I’m indebted to this fantastic article from History Today by Duncan Light, which tells the whole story of Romania’s Dracula tourism, and is worth a read if you want to know more. Please also stay tuned for some extracts from my own diary entries, dealing with our visit to the ‘Borgo’ Pass, which I’ll publish on Thursday. And if you do visit Castle Dracula, remember the Count’s advice:
Let me advise you, my dear young friend—nay, let me warn you with all seriousness, that should you leave these rooms you will not by any chance go to sleep in any other part of the castle. It is old, and has many memories, and there are bad dreams for those who sleep unwisely.

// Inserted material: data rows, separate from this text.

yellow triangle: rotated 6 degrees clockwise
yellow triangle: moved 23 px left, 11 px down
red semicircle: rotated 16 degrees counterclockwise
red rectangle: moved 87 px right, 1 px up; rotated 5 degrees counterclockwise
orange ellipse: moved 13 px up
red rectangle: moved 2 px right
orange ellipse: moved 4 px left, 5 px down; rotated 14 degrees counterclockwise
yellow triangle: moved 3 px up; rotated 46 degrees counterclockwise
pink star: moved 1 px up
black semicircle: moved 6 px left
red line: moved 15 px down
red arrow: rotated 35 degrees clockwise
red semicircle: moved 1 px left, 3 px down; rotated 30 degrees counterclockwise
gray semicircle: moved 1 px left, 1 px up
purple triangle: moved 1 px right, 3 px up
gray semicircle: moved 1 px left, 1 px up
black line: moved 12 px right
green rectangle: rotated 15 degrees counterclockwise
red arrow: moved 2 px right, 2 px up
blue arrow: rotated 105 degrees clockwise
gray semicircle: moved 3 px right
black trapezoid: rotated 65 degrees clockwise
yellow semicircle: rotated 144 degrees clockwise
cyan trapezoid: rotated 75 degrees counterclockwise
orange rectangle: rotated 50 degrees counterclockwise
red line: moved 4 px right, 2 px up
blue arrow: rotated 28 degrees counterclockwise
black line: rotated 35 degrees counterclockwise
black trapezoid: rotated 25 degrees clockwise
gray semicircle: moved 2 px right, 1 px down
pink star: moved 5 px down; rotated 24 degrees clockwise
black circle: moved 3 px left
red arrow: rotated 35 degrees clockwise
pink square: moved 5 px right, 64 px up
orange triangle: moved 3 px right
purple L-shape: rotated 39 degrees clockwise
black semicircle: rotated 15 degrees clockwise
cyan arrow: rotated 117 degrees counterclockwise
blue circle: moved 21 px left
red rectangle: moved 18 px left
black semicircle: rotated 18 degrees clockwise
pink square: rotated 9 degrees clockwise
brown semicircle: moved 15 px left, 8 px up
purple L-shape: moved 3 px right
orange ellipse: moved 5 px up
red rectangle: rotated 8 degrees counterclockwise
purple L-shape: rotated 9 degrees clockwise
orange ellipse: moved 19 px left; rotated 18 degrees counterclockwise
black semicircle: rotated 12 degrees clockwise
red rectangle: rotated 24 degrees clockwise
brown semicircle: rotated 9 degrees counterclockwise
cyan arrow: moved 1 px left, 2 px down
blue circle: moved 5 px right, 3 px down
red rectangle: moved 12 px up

An odd one, this latest post, as it lands with me Annette.
Who, reading you, doesn't know, that Transylvania has always been a real place, albeit one long schismed by Stoker's hot chance poker playing and branding it, horror realm?
When I was, long back in the count of days that seem to pass so rapidly now, a boy growing into young man, Halloween wasn't the Foul Faux Fest that it is since been morphed and monstered into misbecoming.
Halloween? Long since needing a silver nail driven deep into the depths of its utterly devoid of real life and thoroughly wrong minded commercial heart.
As always just expressing a personal point of view in the passing moment.
What, moving on and actively getting back to the news of this passing 21st Century week: what are your present thoughts on the real legacies of The Georgian period, in particular what you your view on the Starmer-Reeves stance on the serious subject of Imperial Slaving Age Reparations?
I began the week, frankly, conflicted but reading a little and ruminating somewhat more I'm ever less impressed by such jingoistic nonsense as is sung so loud and garrulously in The Albert Hall in the second half of The Last Night of The Proms. "England ever ever shall enslave" is the way I've long heard it.
And so, I'm inclined to opine, such stuff and nonsensicality is - I do, thoughtfully,dare to suggest - by perpetuating the appropriating, suborning and morphing Transylvania's actual heritage into being about 'Dracula: The Vampire Who Never Was'.
Let me be clear, never been, if I ever happen to be able to, would happily go visit Transylvania but in search of what is not what never was...
Thanks for this, ever genial, Sunday provocation to thought Annette.